Jeremy Rosen
Making Sense of the Bible: Can its Ancient Text be Relevant Today? Numbers 28:52, Women’s Rights
Summary
Study the text of the Bible weekly with Jeremy Rosen through a combination of traditional, critical, and personal perspectives. No knowledge of Hebrew or the Bible is necessary. You may use any Bible text you may have or you can go to sefaria.org. This week will begin with Numbers 28:52, women’s rights.
Jeremy Rosen
Manchester-born Jeremy Rosen was educated at Cambridge University England and Mir Yeshiva in Jerusalem. He has practiced as an orthodox rabbi, as principal of Carmel College in the UK, and as professor at the Faculty for Comparative Religion in Antwerp, Belgium. He has written and lectured extensively in the UK and the US, where he now resides and was the rabbi of the Persian-Jewish community in Manhattan.
Normally the answer is given that women are mentioned only when they have a very, very significant role. Remember the nurse of Rebecca is mentioned.

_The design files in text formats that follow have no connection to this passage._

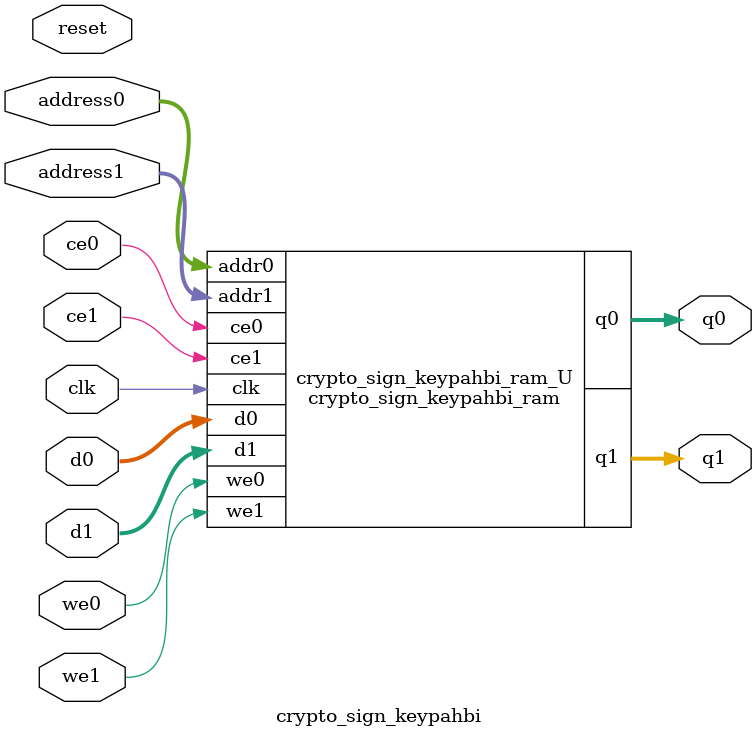
<source format=v>
`timescale 1 ns / 1 ps
module crypto_sign_keypahbi_ram (addr0, ce0, d0, we0, q0, addr1, ce1, d1, we1, q1,  clk);

parameter DWIDTH = 8;
parameter AWIDTH = 5;
parameter MEM_SIZE = 32;

input[AWIDTH-1:0] addr0;
input ce0;
input[DWIDTH-1:0] d0;
input we0;
output reg[DWIDTH-1:0] q0;
input[AWIDTH-1:0] addr1;
input ce1;
input[DWIDTH-1:0] d1;
input we1;
output reg[DWIDTH-1:0] q1;
input clk;

(* ram_style = "block" *)reg [DWIDTH-1:0] ram[0:MEM_SIZE-1];




always @(posedge clk)  
begin 
    if (ce0) begin
        if (we0) 
            ram[addr0] <= d0; 
        q0 <= ram[addr0];
    end
end


always @(posedge clk)  
begin 
    if (ce1) begin
        if (we1) 
            ram[addr1] <= d1; 
        q1 <= ram[addr1];
    end
end


endmodule

`timescale 1 ns / 1 ps
module crypto_sign_keypahbi(
    reset,
    clk,
    address0,
    ce0,
    we0,
    d0,
    q0,
    address1,
    ce1,
    we1,
    d1,
    q1);

parameter DataWidth = 32'd8;
parameter AddressRange = 32'd32;
parameter AddressWidth = 32'd5;
input reset;
input clk;
input[AddressWidth - 1:0] address0;
input ce0;
input we0;
input[DataWidth - 1:0] d0;
output[DataWidth - 1:0] q0;
input[AddressWidth - 1:0] address1;
input ce1;
input we1;
input[DataWidth - 1:0] d1;
output[DataWidth - 1:0] q1;



crypto_sign_keypahbi_ram crypto_sign_keypahbi_ram_U(
    .clk( clk ),
    .addr0( address0 ),
    .ce0( ce0 ),
    .we0( we0 ),
    .d0( d0 ),
    .q0( q0 ),
    .addr1( address1 ),
    .ce1( ce1 ),
    .we1( we1 ),
    .d1( d1 ),
    .q1( q1 ));

endmodule


</source>
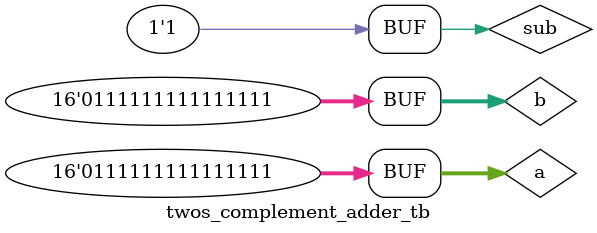
<source format=v>
module twos_complement_adder_tb;
reg [15:0] a;
reg [15:0] b;
reg sub;
wire [15:0] sum;
twos_complement_adder adder(
    .a(a),
    .b(b),
    .sub(sub),
    .sum(sum)
);
initial begin
    $display("a\tsub\tb\tsum");
    a = 16'b0111111111111110;
    b = 16'b0000000000000001;
    sub = 1'b0;
    #100 $monitor("%b\t%b\t%b\t%b", a, sub, b, sum);
    

    a = 16'b0111111111111111;
    b = 16'b0000000000000001;
    sub = 1'b1;
    #100 $monitor("%b\t%b\t%b\t%b", a, sub, b, sum);
  
    a = 16'b0000000000000000;
    b = 16'b0000000000000000;
    sub = 1'b0;
    #100 $monitor("%b\t%b\t%b\t%b", a, sub, b, sum);
    
    a = 16'b0111111111111111;
    b = 16'b0111111111111111;
    sub = 1'b1;
    #100 $monitor("%b\t%b\t%b\t%b", a, sub, b, sum);
end
endmodule


</source>
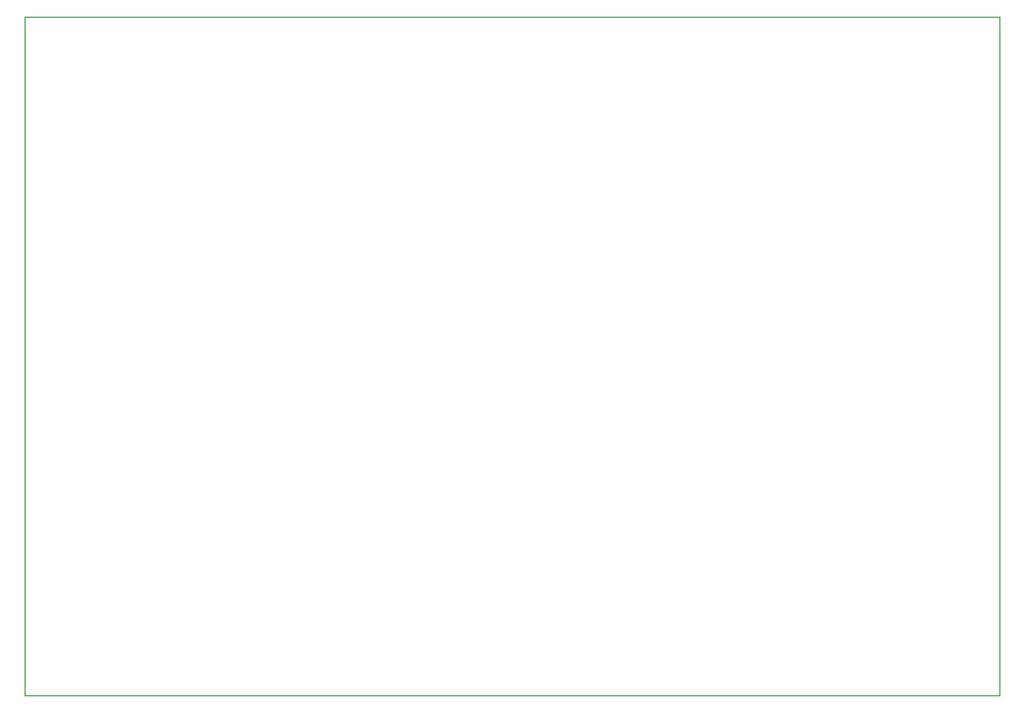
<source format=gbr>
%TF.GenerationSoftware,KiCad,Pcbnew,8.0.8*%
%TF.CreationDate,2025-03-04T22:32:40-05:00*%
%TF.ProjectId,PCBboya,50434262-6f79-4612-9e6b-696361645f70,rev?*%
%TF.SameCoordinates,Original*%
%TF.FileFunction,Profile,NP*%
%FSLAX46Y46*%
G04 Gerber Fmt 4.6, Leading zero omitted, Abs format (unit mm)*
G04 Created by KiCad (PCBNEW 8.0.8) date 2025-03-04 22:32:40*
%MOMM*%
%LPD*%
G01*
G04 APERTURE LIST*
%TA.AperFunction,Profile*%
%ADD10C,0.050000*%
%TD*%
G04 APERTURE END LIST*
D10*
X100500000Y-66000000D02*
X184500000Y-66000000D01*
X184500000Y-124500000D01*
X100500000Y-124500000D01*
X100500000Y-66000000D01*
M02*

</source>
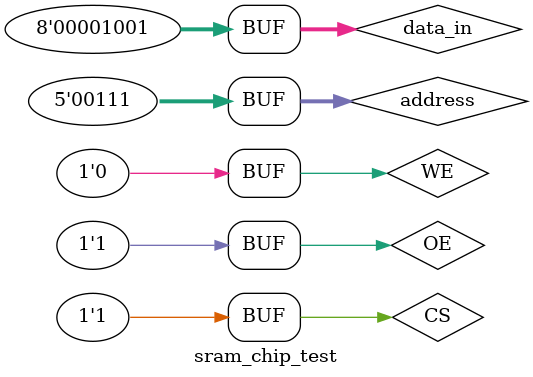
<source format=v>
`timescale 1ns / 1ps


module sram_chip_test;

	// Inputs
	reg [4:0] address;
	reg [7:0] data_in;
	reg CS;
	reg OE;
	reg WE;

	// Outputs
	wire [7:0] data_out;

	// Instantiate the Unit Under Test (UUT)
	sram_chip uut (
		.address(address), 
		.data_in(data_in), 
		.CS(CS), 
		.OE(OE), 
		.WE(WE), 
		.data_out(data_out)
	);

	initial begin
		// Initialize Inputs
		address = 0;
		data_in = 0;
		CS = 0;
		OE = 0;
		WE = 0;

		// Wait 100 ns for global reset to finish
		#100;
		#5 CS=0;OE=1;WE=1;address = 1;data_in = 0;
		#5 CS=0;OE=0;WE=1;address = 1;data_in = 12;
		#5 CS=1;OE=1;WE=1;address = 3;data_in = 9;
      #5 CS=1;OE=1;WE=0;address = 3;
      #5 CS=1;OE=1;WE=0;address = 7;
        
		// Add stimulus here

	end
      
endmodule


</source>
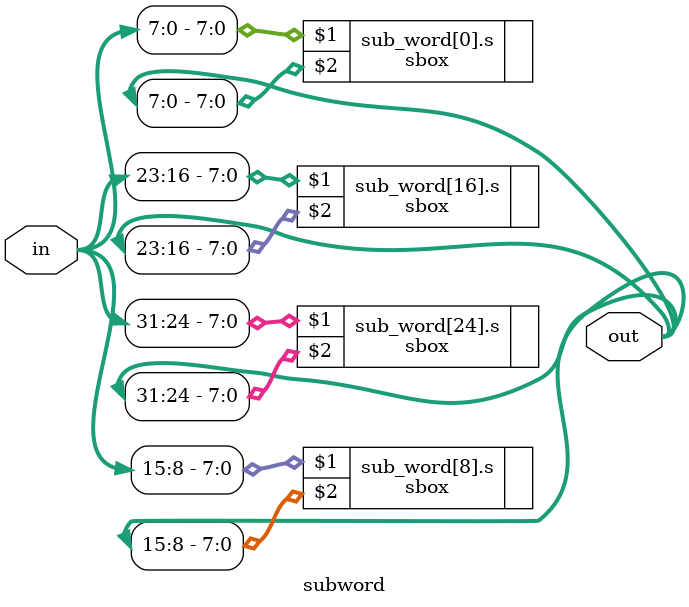
<source format=v>
module subword(in,out);
input [31:0] in;
output [31:0]out;

/* cannot instantiate instances inisde initial block. */

genvar i;

generate
		for (i = 0 ; i < 32; i = i+8) begin : sub_word
					sbox s (in[i +:8] , out[i +:8]);
		end
endgenerate

endmodule
</source>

But if they play an important part, they’re mentioned, and if they don’t play an important part, they’re not. The men are mentioned because we are dealing in a tribal male heritage world in which it’s tribes that define the community and also decide property and where that property goes.

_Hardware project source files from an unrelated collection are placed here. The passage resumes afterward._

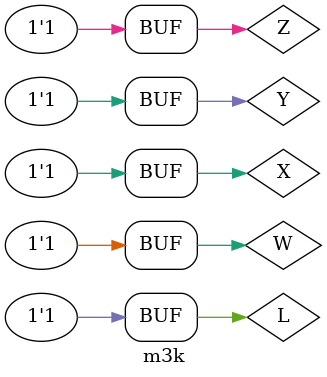
<source format=v>
`include "Celda_Inicial.v"
`include "Celda_tipica.v"
`include "Celda_Final.v"

module m1k;
reg X,Y,K,Z,L;
wire SXI,SYI,SKI,SZI;

CI Indtance0 ( SXI,SYI,SKI,SZI, X,Y,K,Z,L);
initial begin

		X=0;	Y=0;	Z=0;	K=0;	L=1;	
	#1	X=0;	Y=0;	Z=0;	K=1;	L=0;	
	#1	X=0;	Y=0;	Z=0;	K=1;	L=1;	
	#1	X=0;	Y=0;	Z=1;	K=0;	L=0;	
	#1	X=0;	Y=0;	Z=1;	K=0;	L=1;	
	#1	X=0;	Y=0;	Z=1;	K=1;	L=0;	
	#1	X=0;	Y=0;	Z=1;	K=1;	L=1;	
	#1	X=0;	Y=1;	Z=0;	K=0;	L=0;	
	#1	X=0;	Y=1;	Z=0;	K=0;	L=1;	
	#1	X=0;	Y=1;	Z=0;	K=1;	L=0;	
	#1	X=0;	Y=1;	Z=0;	K=1;	L=1;	
	#1	X=0;	Y=1;	Z=1;	K=0;	L=0;	
	#1	X=0;	Y=1;	Z=1;	K=0;	L=1;	
	#1	X=0;	Y=1;	Z=1;	K=1;	L=0;	
	#1	X=0;	Y=1;	Z=1;	K=1;	L=1;	
	#1	X=1;	Y=0;	Z=0;	K=0;	L=0;	
	#1	X=1;	Y=0;	Z=0;	K=0;	L=1;	
	#1	X=1;	Y=0;	Z=0;	K=1;	L=0;	
	#1	X=1;	Y=0;	Z=0;	K=1;	L=1;	
	#1	X=1;	Y=0;	Z=1;	K=0;	L=0;	
	#1	X=1;	Y=0;	Z=1;	K=0;	L=1;	
	#1	X=1;	Y=0;	Z=1;	K=1;	L=0;	
	#1	X=1;	Y=0;	Z=1;	K=1;	L=1;	
	#1	X=1;	Y=1;	Z=0;	K=0;	L=0;	
	#1	X=1;	Y=1;	Z=0;	K=0;	L=1;	
	#1	X=1;	Y=1;	Z=0;	K=1;	L=0;	
	#1	X=1;	Y=1;	Z=0;	K=1;	L=1;	
	#1	X=1;	Y=1;	Z=1;	K=0;	L=0;	
	#1	X=1;	Y=1;	Z=1;	K=0;	L=1;	
	#1	X=1;	Y=1;	Z=1;	K=1;	L=0;	
	#1	X=1;	Y=1;	Z=1;	K=1;	L=1;	

end
initial begin
    //$monitor ("%t |X = %d| Y = %d| Z = %d| S_1 = %d", $time, X, Y, Z, S_1);
    $dumpfile("dump.vcd");
    $dumpvars();
end
endmodule

//PARA CELDA TIPICA
module m2k;
reg X,Y,W,L,Z;
wire SXT,SYT,SKT,SZT;
CT Indtance1 ( SXT,SYT,SKT,SZT, X,Y,W,L);
initial begin

		X=0;	Y=0;	Z=0;	W=0;	L=1;	
	#1	X=0;	Y=0;	Z=0;	W=1;	L=0;	
	#1	X=0;	Y=0;	Z=0;	W=1;	L=1;	
	#1	X=0;	Y=0;	Z=1;	W=0;	L=0;	
	#1	X=0;	Y=0;	Z=1;	W=0;	L=1;	
	#1	X=0;	Y=0;	Z=1;	W=1;	L=0;	
	#1	X=0;	Y=0;	Z=1;	W=1;	L=1;	
	#1	X=0;	Y=1;	Z=0;	W=0;	L=0;	
	#1	X=0;	Y=1;	Z=0;	W=0;	L=1;	
	#1	X=0;	Y=1;	Z=0;	W=1;	L=0;	
	#1	X=0;	Y=1;	Z=0;	W=1;	L=1;	
	#1	X=0;	Y=1;	Z=1;	W=0;	L=0;	
	#1	X=0;	Y=1;	Z=1;	W=0;	L=1;	
	#1	X=0;	Y=1;	Z=1;	W=1;	L=0;	
	#1	X=0;	Y=1;	Z=1;	W=1;	L=1;	
	#1	X=1;	Y=0;	Z=0;	W=0;	L=0;	
	#1	X=1;	Y=0;	Z=0;	W=0;	L=1;	
	#1	X=1;	Y=0;	Z=0;	W=1;	L=0;	
	#1	X=1;	Y=0;	Z=0;	W=1;	L=1;	
	#1	X=1;	Y=0;	Z=1;	W=0;	L=0;	
	#1	X=1;	Y=0;	Z=1;	W=0;	L=1;	
	#1	X=1;	Y=0;	Z=1;	W=1;	L=0;	
	#1	X=1;	Y=0;	Z=1;	W=1;	L=1;	
	#1	X=1;	Y=1;	Z=0;	W=0;	L=0;	
	#1	X=1;	Y=1;	Z=0;	W=0;	L=1;	
	#1	X=1;	Y=1;	Z=0;	W=1;	L=0;	
	#1	X=1;	Y=1;	Z=0;	W=1;	L=1;	
	#1	X=1;	Y=1;	Z=1;	W=0;	L=0;	
	#1	X=1;	Y=1;	Z=1;	W=0;	L=1;	
	#1	X=1;	Y=1;	Z=1;	W=1;	L=0;	
	#1	X=1;	Y=1;	Z=1;	W=1;	L=1;	

end
initial begin
    //$monitor ("%t |X = %d| Y = %d| Z = %d| S_1 = %d", $time, X, Y, Z, S_1);
    $dumpfile("dump.vcd");
    $dumpvars();
end
endmodule

//PARA CELDA FINAL
module m3k;
reg X,Y,W,L,Z;
wire SZF;
CF Indtance2 ( SZF, X,Y,W,L);
initial begin
    

		X=0;	Y=0;	Z=0;	W=0;	L=1;	
	#1	X=0;	Y=0;	Z=0;	W=1;	L=0;	
	#1	X=0;	Y=0;	Z=0;	W=1;	L=1;	
	#1	X=0;	Y=0;	Z=1;	W=0;	L=0;	
	#1	X=0;	Y=0;	Z=1;	W=0;	L=1;	
	#1	X=0;	Y=0;	Z=1;	W=1;	L=0;	
	#1	X=0;	Y=0;	Z=1;	W=1;	L=1;	
	#1	X=0;	Y=1;	Z=0;	W=0;	L=0;	
	#1	X=0;	Y=1;	Z=0;	W=0;	L=1;	
	#1	X=0;	Y=1;	Z=0;	W=1;	L=0;	
	#1	X=0;	Y=1;	Z=0;	W=1;	L=1;	
	#1	X=0;	Y=1;	Z=1;	W=0;	L=0;	
	#1	X=0;	Y=1;	Z=1;	W=0;	L=1;	
	#1	X=0;	Y=1;	Z=1;	W=1;	L=0;	
	#1	X=0;	Y=1;	Z=1;	W=1;	L=1;	
	#1	X=1;	Y=0;	Z=0;	W=0;	L=0;	
	#1	X=1;	Y=0;	Z=0;	W=0;	L=1;	
	#1	X=1;	Y=0;	Z=0;	W=1;	L=0;	
	#1	X=1;	Y=0;	Z=0;	W=1;	L=1;	
	#1	X=1;	Y=0;	Z=1;	W=0;	L=0;	
	#1	X=1;	Y=0;	Z=1;	W=0;	L=1;	
	#1	X=1;	Y=0;	Z=1;	W=1;	L=0;	
	#1	X=1;	Y=0;	Z=1;	W=1;	L=1;	
	#1	X=1;	Y=1;	Z=0;	W=0;	L=0;	
	#1	X=1;	Y=1;	Z=0;	W=0;	L=1;	
	#1	X=1;	Y=1;	Z=0;	W=1;	L=0;	
	#1	X=1;	Y=1;	Z=0;	W=1;	L=1;	
	#1	X=1;	Y=1;	Z=1;	W=0;	L=0;	
	#1	X=1;	Y=1;	Z=1;	W=0;	L=1;	
	#1	X=1;	Y=1;	Z=1;	W=1;	L=0;	
	#1	X=1;	Y=1;	Z=1;	W=1;	L=1;	

end
initial begin
    //$monitor ("%t |X = %d| Y = %d| Z = %d| S_1 = %d", $time, X, Y, Z, S_1);
    $dumpfile("dump.vcd");
    $dumpvars();
end
endmodule

</source>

There is another reference to the role of women, women gathering earlier on at the entrance of the tabernacle. There was an area within the tabernacle itself which was a courtyard before it, and the layperson could go there. There’s also some discussion as to whether there was a difference between the Mishkan, the tabernacle, and the Ohel Moed, the tent of the gathering. If there was a tent of the gathering, that had to be open to everybody. Whereas on the other hand, the Mishkan was limited both to priests and to people who were in a state of purity, of tahara.

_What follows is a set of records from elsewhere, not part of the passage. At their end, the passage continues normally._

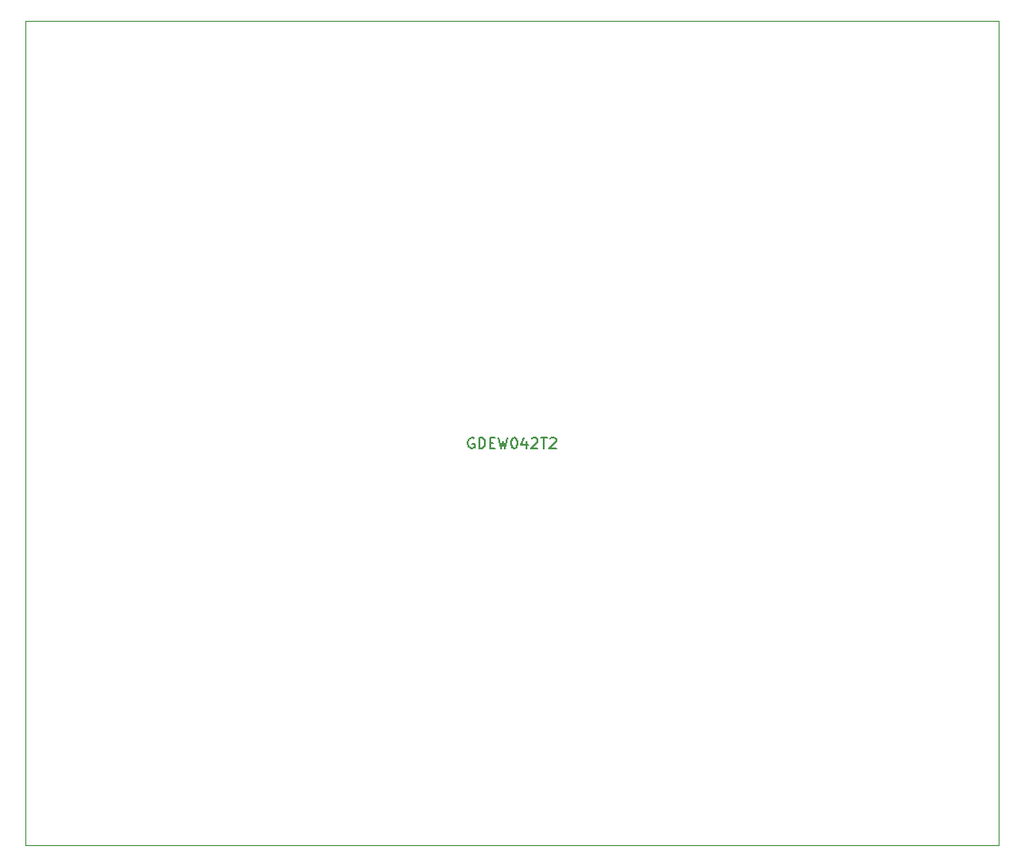
<source format=gbr>
G04 #@! TF.GenerationSoftware,KiCad,Pcbnew,5.99.0-unknown-6b9e44e59c~128~ubuntu18.04.1*
G04 #@! TF.CreationDate,2021-08-18T13:21:18+05:30*
G04 #@! TF.ProjectId,paperd_ink_rev3,70617065-7264-45f6-996e-6b5f72657633,rev?*
G04 #@! TF.SameCoordinates,Original*
G04 #@! TF.FileFunction,AssemblyDrawing,Top*
%FSLAX46Y46*%
G04 Gerber Fmt 4.6, Leading zero omitted, Abs format (unit mm)*
G04 Created by KiCad (PCBNEW 5.99.0-unknown-6b9e44e59c~128~ubuntu18.04.1) date 2021-08-18 13:21:18*
%MOMM*%
%LPD*%
G01*
G04 APERTURE LIST*
%ADD10C,0.150000*%
%ADD11C,0.120000*%
G04 APERTURE END LIST*
D10*
X144517380Y-101680000D02*
X144422142Y-101632380D01*
X144279285Y-101632380D01*
X144136428Y-101680000D01*
X144041190Y-101775238D01*
X143993571Y-101870476D01*
X143945952Y-102060952D01*
X143945952Y-102203809D01*
X143993571Y-102394285D01*
X144041190Y-102489523D01*
X144136428Y-102584761D01*
X144279285Y-102632380D01*
X144374523Y-102632380D01*
X144517380Y-102584761D01*
X144565000Y-102537142D01*
X144565000Y-102203809D01*
X144374523Y-102203809D01*
X144993571Y-102632380D02*
X144993571Y-101632380D01*
X145231666Y-101632380D01*
X145374523Y-101680000D01*
X145469761Y-101775238D01*
X145517380Y-101870476D01*
X145565000Y-102060952D01*
X145565000Y-102203809D01*
X145517380Y-102394285D01*
X145469761Y-102489523D01*
X145374523Y-102584761D01*
X145231666Y-102632380D01*
X144993571Y-102632380D01*
X145993571Y-102108571D02*
X146326904Y-102108571D01*
X146469761Y-102632380D02*
X145993571Y-102632380D01*
X145993571Y-101632380D01*
X146469761Y-101632380D01*
X146803095Y-101632380D02*
X147041190Y-102632380D01*
X147231666Y-101918095D01*
X147422142Y-102632380D01*
X147660238Y-101632380D01*
X148231666Y-101632380D02*
X148326904Y-101632380D01*
X148422142Y-101680000D01*
X148469761Y-101727619D01*
X148517380Y-101822857D01*
X148565000Y-102013333D01*
X148565000Y-102251428D01*
X148517380Y-102441904D01*
X148469761Y-102537142D01*
X148422142Y-102584761D01*
X148326904Y-102632380D01*
X148231666Y-102632380D01*
X148136428Y-102584761D01*
X148088809Y-102537142D01*
X148041190Y-102441904D01*
X147993571Y-102251428D01*
X147993571Y-102013333D01*
X148041190Y-101822857D01*
X148088809Y-101727619D01*
X148136428Y-101680000D01*
X148231666Y-101632380D01*
X149422142Y-101965714D02*
X149422142Y-102632380D01*
X149184047Y-101584761D02*
X148945952Y-102299047D01*
X149565000Y-102299047D01*
X149898333Y-101727619D02*
X149945952Y-101680000D01*
X150041190Y-101632380D01*
X150279285Y-101632380D01*
X150374523Y-101680000D01*
X150422142Y-101727619D01*
X150469761Y-101822857D01*
X150469761Y-101918095D01*
X150422142Y-102060952D01*
X149850714Y-102632380D01*
X150469761Y-102632380D01*
X150755476Y-101632380D02*
X151326904Y-101632380D01*
X151041190Y-102632380D02*
X151041190Y-101632380D01*
X151612619Y-101727619D02*
X151660238Y-101680000D01*
X151755476Y-101632380D01*
X151993571Y-101632380D01*
X152088809Y-101680000D01*
X152136428Y-101727619D01*
X152184047Y-101822857D01*
X152184047Y-101918095D01*
X152136428Y-102060952D01*
X151565000Y-102632380D01*
X152184047Y-102632380D01*
D11*
X102565000Y-62680000D02*
X193565000Y-62680000D01*
X193565000Y-62680000D02*
X193565000Y-139680000D01*
X193565000Y-139680000D02*
X102565000Y-139680000D01*
X102565000Y-139680000D02*
X102565000Y-62680000D01*
M02*

</source>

There’s no mention of this in the Torah, but by the time you get to the Talmud, you have a much more sophisticated and complicated way of dealing with inheritance. So as you know, you could get married without a contract, according to the Bible. But when you had to have a ketubah, the marriage document laid down laws that protected the wife and her money. According to Talmudic law, the husband could benefit from the property. So he could take rents, but the property technically remained hers. So therefore, the laws of inheritance that we have today protect the assets of the wife, and she can decide how they’re going to be passed on.